Problem to solve:
From the passage on wchar_t below, list every source the passage quotes from.

**** Source passage ****

But as it turned out, the C and C++ standards seem to not talk about the largest supported character, but only about the largest extended character sets in the supported locales: that wchar_t must be large enough to represent every code point in the largest such extended character set – but not Unicode, when there is no Unicode locale.

C99 §7.17/2 (from the N869 draft):

[the wchar_t type] is an integer type whose range of values can represent distinct codes for all members of the largest extended character set specified among the supported locales.

This is almost identically the same wording as in the C++ standard. And it seems to mean that with a restricted set of supported locales, wchar_t can be smallish indeed, down to a single byte with UTF-8 encoding (a nightmare possibility where e.g. no standard library character classification function would work outside of ASCII's A through Z, but hey). Possibly the following is a requirement to be wider than that:

C99 §7.1.1/4:

A wide character is a code value (a binary encoded integer) of an object of type wchar_t that corresponds to a member of the extended character set.

… since it refers to the extended character set, but that term seems to not be further defined anywhere.

And at least with Microsoft's C and C++ runtime there is no Unicode locale: with that implementation setlocale is restricted to character encodings that have at most 2 bytes per character:

MSDN ⁴documentation of setlocale:

The set of available locale names, languages, country/region codes, and code pages includes all those supported by the Windows NLS API except code pages that require more than two bytes per character, such as UTF-7 and UTF-8. If you provide a code page value of UTF-7 or UTF-8, setlocale will fail, returning NULL.

So it seems that contrary to what I thought I knew, and contrary to my assertion, Windows' 16-bit wchar_t is formally OK. And mainly due to Microsoft's ingenious lack of support for UTF-8 locales, or any locale with more than 2 bytes per character. But is it really so, is 16-bit wchar_t OK?

**** Source data ****

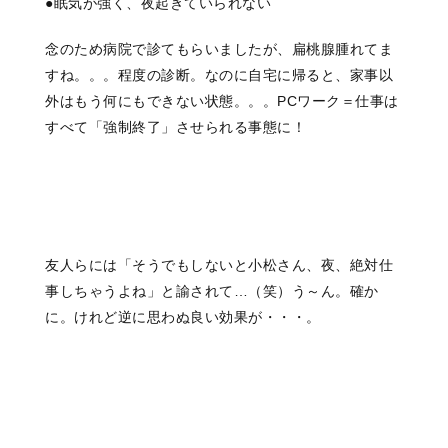
●眠気が強く、
夜起きていられない
念のため病院で診てもらいましたが、
扁桃腺腫れてま
すね。。。
程度の診断。
なのに自宅に帰ると、
家事以
外はもう何にもできない状態。。。
PCワーク＝仕事は
すべて
「強制終了」させられる事態に！
友人らには
「そうでもしないと
小松さん、夜、
絶対仕
事しちゃうよね」
と諭されて…（笑）
う～ん。確か
に。
けれど逆に思わぬ良い効果が・・・。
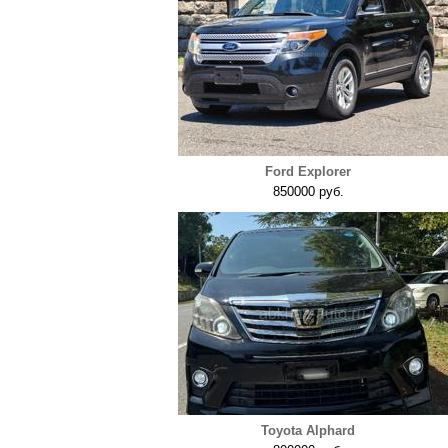
Ford Explorer
850000 руб.
Toyota Alphard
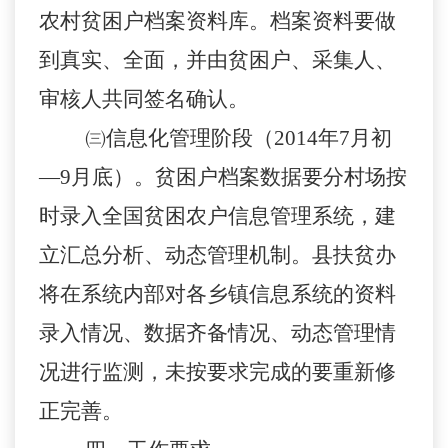
农村贫困户档案资料库。档案资料要做
到真实、全面，并由贫困户、采集人、
审核人共同签名确认。
㈢信息化管理阶段（2014年7月初
—9月底）。
贫困户档案数据要分
村场
按
时录入全国贫困农户信息管理系统，建
立汇总分析、动态管理机制。
县
扶贫办
将在系统内部对各
乡镇
信息系统的资料
录入情况、数据齐备情况、动态管理情
况进行监测，未按要求完成的要重新修
正完善。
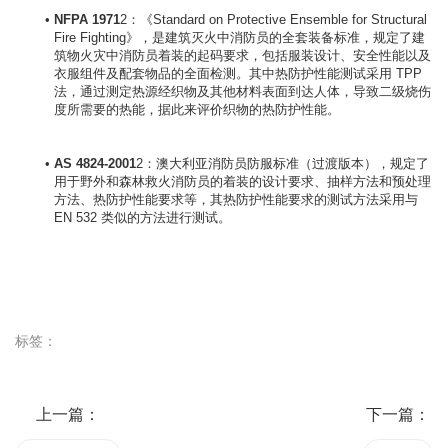
NFPA 1971
2：《Standard on Protective Ensemble for Structural 
Fire Fighting》，是建筑灭火中消防员的全套装备标准，规定了建
筑物火灾中消防员着装的起码要求，包括服装设计、安全性能以及
衣服组件及配套物品的全面检测。其中热防护性能测试采用 TPP 
法，通过测定热源经织物及其他材料表面到达人体，导致二级烧伤
度所需要的热能，据此来评价织物的热防护性能。
AS 4824-2001
2：澳大利亚消防员防服标准（过渡版本），规定了
用于野外和森林救火消防员的着装的设计要求、抽样方法和预处理
方法、热防护性能要求等，其热防护性能要求的测试方法采用与 
EN 532 类似的方法进行测试。
标签：
上一篇：
下一篇：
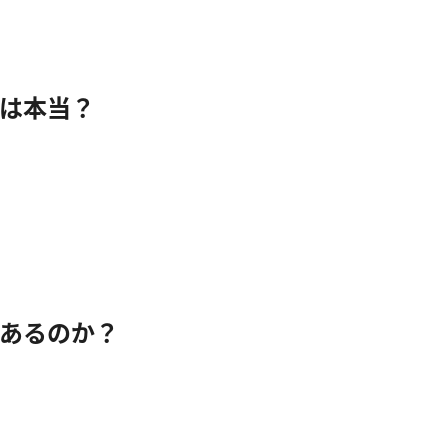
は本当？
あるのか？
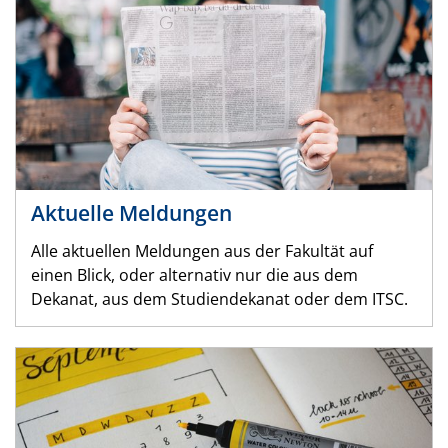
Aktuelle Meldungen
Alle aktuellen Meldungen aus der Fakultät auf
einen Blick, oder alternativ nur die aus dem
Dekanat, aus dem Studiendekanat oder dem ITSC.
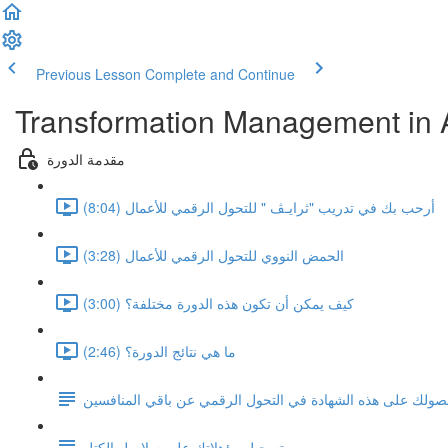
Previous Lesson
Complete and Continue
Transformation Management in 
مقدمة الدورة
أرحب بك في تدريب "ثرايـﭫ " للتحول الرقمي للأعمال (8:04)
الحمض النووي للتحول الرقمي للأعمال (3:28)
كيف يمكن أن تكون هذه الدورة مختلفة؟ (3:00)
ما هي نتائج الدورة؟ (2:46)
لك على هذه الشهادة في التحول الرقمي عن باقي المنافسين
تسجيل مؤهلاتك على سلاسل الكتل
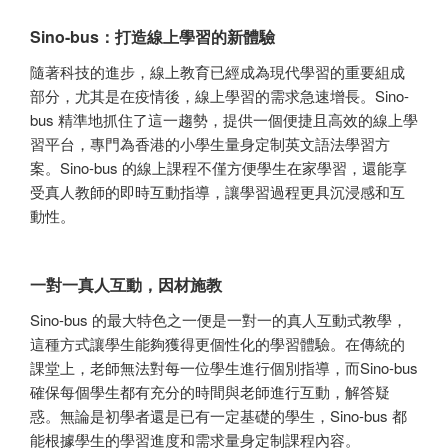
Sino-bus：打造線上學習的新體驗
隨著科技的進步，線上教育已經成為現代學習的重要組成
部分，尤其是在疫情後，線上學習的需求急速增長。Sino-
bus 精準地抓住了這一趨勢，提供一個便捷且高效的線上學
習平台，專門為香港的小學生量身定制英文語法學習方
案。Sino-bus 的線上課程不僅方便學生在家學習，還能享
受真人教師的即時互動指導，讓學習過程更具沉浸感和互
動性。
一對一真人互動，因材施教
Sino-bus 的最大特色之一便是一對一的真人互動式教學，
這種方式讓學生能夠獲得更個性化的學習體驗。在傳統的
課堂上，老師無法對每一位學生進行個別指導，而Sino-bus
確保每個學生都有充分的時間與老師進行互動，解答疑
惑。無論是初學者還是已有一定基礎的學生，Sino-bus 都
能根據學生的學習進度和需求量身定制課程內容。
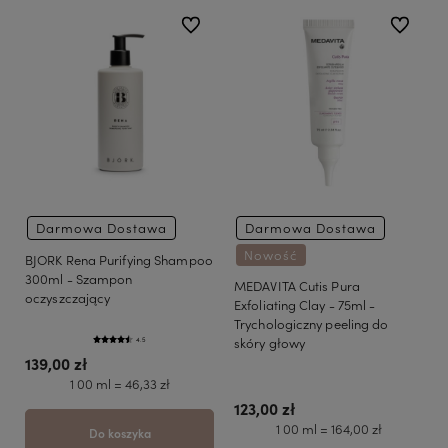
do ulubionych
do ulubio
Darmowa Dostawa
Darmowa Dostawa
Nowość
BJORK Rena Purifying Shampoo
300ml - Szampon
MEDAVITA Cutis Pura
oczyszczający
Exfoliating Clay - 75ml -
Trychologiczny peeling do
skóry głowy
4.5
139,00 zł
1 00 ml = 46,33 zł
123,00 zł
1 00 ml = 164,00 zł
Do koszyka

****

Answer area:
- C99 §7.17/2 (from the N869 draft)
- C99 §7.1.1/4
- MSDN documentation of setlocale